It's deja vu for T-Mobile as DOJ reportedly kills Sprint merger
On April 29th, it will have been one year since T-Mobile and Sprint announced a $26.5 billion merger. For the transaction to close, both the FCC and the DOJ must sign off on it, but that now looks like a long shot. Citing people familiar with the situation, the Wall Street Journal says that members of the Justice Department's antitrust division have told both carriers that the deal, as presently structured, is unlikely to be approved.
The problem that the DOJ's antitrust unit has with the deal is that it could lessen competition in the wireless business by dropping the number of major providers from four to three. As we've pointed out before, this could be looked at both ways. After all, a stronger number three carrier in the form of a merged T-Mobile-Sprint could prevent Verizon and AT&T from raising prices.
In 2011, AT&T pulled out of a $39 billion deal to buy T-Mobile after the merger was blocked by the Justice Department. Three years later, T-Mobile and Sprint decided not to merge after having exploratory talks with the FCC and DOJ. But with the currently proposed deal, both T-Mobile and Sprint at first pitched the merger directly to President Trump as necessary to provide competition to Verizon and AT&T when it comes to the rollout of 5G wireless service in the U.S.
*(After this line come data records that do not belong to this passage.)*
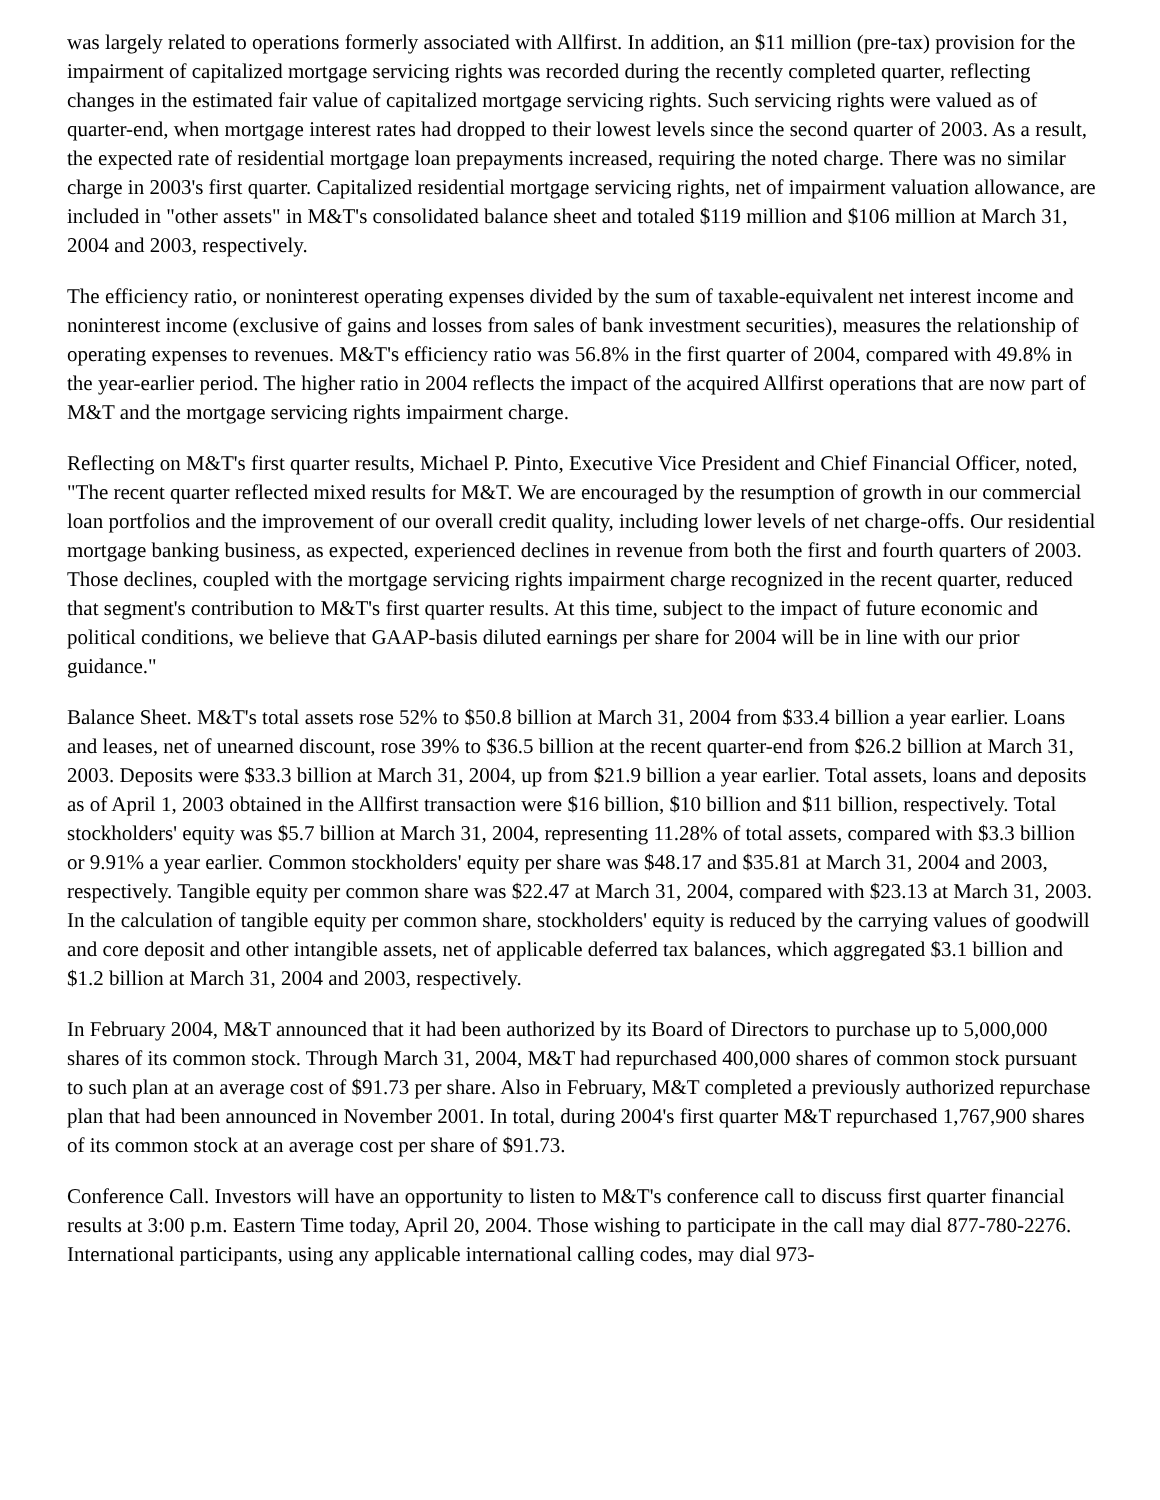was largely related to operations formerly associated with Allfirst. In addition, an $11 million (pre-tax) provision for the impairment of capitalized mortgage servicing rights was recorded during the recently completed quarter, reflecting changes in the estimated fair value of capitalized mortgage servicing rights. Such servicing rights were valued as of quarter-end, when mortgage interest rates had dropped to their lowest levels since the second quarter of 2003. As a result, the expected rate of residential mortgage loan prepayments increased, requiring the noted charge. There was no similar charge in 2003's first quarter. Capitalized residential mortgage servicing rights, net of impairment valuation allowance, are included in "other assets" in M&T's consolidated balance sheet and totaled $119 million and $106 million at March 31, 2004 and 2003, respectively.
The efficiency ratio, or noninterest operating expenses divided by the sum of taxable-equivalent net interest income and noninterest income (exclusive of gains and losses from sales of bank investment securities), measures the relationship of operating expenses to revenues. M&T's efficiency ratio was 56.8% in the first quarter of 2004, compared with 49.8% in the year-earlier period. The higher ratio in 2004 reflects the impact of the acquired Allfirst operations that are now part of M&T and the mortgage servicing rights impairment charge.
Reflecting on M&T's first quarter results, Michael P. Pinto, Executive Vice President and Chief Financial Officer, noted, "The recent quarter reflected mixed results for M&T. We are encouraged by the resumption of growth in our commercial loan portfolios and the improvement of our overall credit quality, including lower levels of net charge-offs. Our residential mortgage banking business, as expected, experienced declines in revenue from both the first and fourth quarters of 2003. Those declines, coupled with the mortgage servicing rights impairment charge recognized in the recent quarter, reduced that segment's contribution to M&T's first quarter results. At this time, subject to the impact of future economic and political conditions, we believe that GAAP-basis diluted earnings per share for 2004 will be in line with our prior guidance."
Balance Sheet. M&T's total assets rose 52% to $50.8 billion at March 31, 2004 from $33.4 billion a year earlier. Loans and leases, net of unearned discount, rose 39% to $36.5 billion at the recent quarter-end from $26.2 billion at March 31, 2003. Deposits were $33.3 billion at March 31, 2004, up from $21.9 billion a year earlier. Total assets, loans and deposits as of April 1, 2003 obtained in the Allfirst transaction were $16 billion, $10 billion and $11 billion, respectively. Total stockholders' equity was $5.7 billion at March 31, 2004, representing 11.28% of total assets, compared with $3.3 billion or 9.91% a year earlier. Common stockholders' equity per share was $48.17 and $35.81 at March 31, 2004 and 2003, respectively. Tangible equity per common share was $22.47 at March 31, 2004, compared with $23.13 at March 31, 2003. In the calculation of tangible equity per common share, stockholders' equity is reduced by the carrying values of goodwill and core deposit and other intangible assets, net of applicable deferred tax balances, which aggregated $3.1 billion and $1.2 billion at March 31, 2004 and 2003, respectively.
In February 2004, M&T announced that it had been authorized by its Board of Directors to purchase up to 5,000,000 shares of its common stock. Through March 31, 2004, M&T had repurchased 400,000 shares of common stock pursuant to such plan at an average cost of $91.73 per share. Also in February, M&T completed a previously authorized repurchase plan that had been announced in November 2001. In total, during 2004's first quarter M&T repurchased 1,767,900 shares of its common stock at an average cost per share of $91.73.
Conference Call. Investors will have an opportunity to listen to M&T's conference call to discuss first quarter financial results at 3:00 p.m. Eastern Time today, April 20, 2004. Those wishing to participate in the call may dial 877-780-2276. International participants, using any applicable international calling codes, may dial 973-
T-Mobile CEO John Legere says that the story in the Journal is "untrue," and T-Mobile executives have been expecting the merger to close before the end of July. That is later than the originally hoped for April closing, but twice the FCC had to temporarily halt its review of the deal. One time was due to the government shutdown, and the other time was due to new information about the merger filed by T-Mobile.
While those critical of the deal worried about job losses, Legere has said that the merger would add to the head count from day one. Store closings and the synergy created by the merger might have normally led to more firings than hirings, but Legere has pointed out that the combined T-Mobile-Sprint would have 130 million customers requiring a hike in customer service personnel. New hires will be needed to staff additional customer service centers, and 600 new stores will open in rural areas and small towns not presently serviced by T-Mobile or Sprint. With that in mind, Legere says that the combined company will hire 11,000 more people by 2024 than if both remain individual carriers.
The news came out after the 4 pm EDT close of U.S. stock markets. In after-hours trading, Sprint was down 8% to $5.53 a share while T-Mobile declined by more than 4% to $71.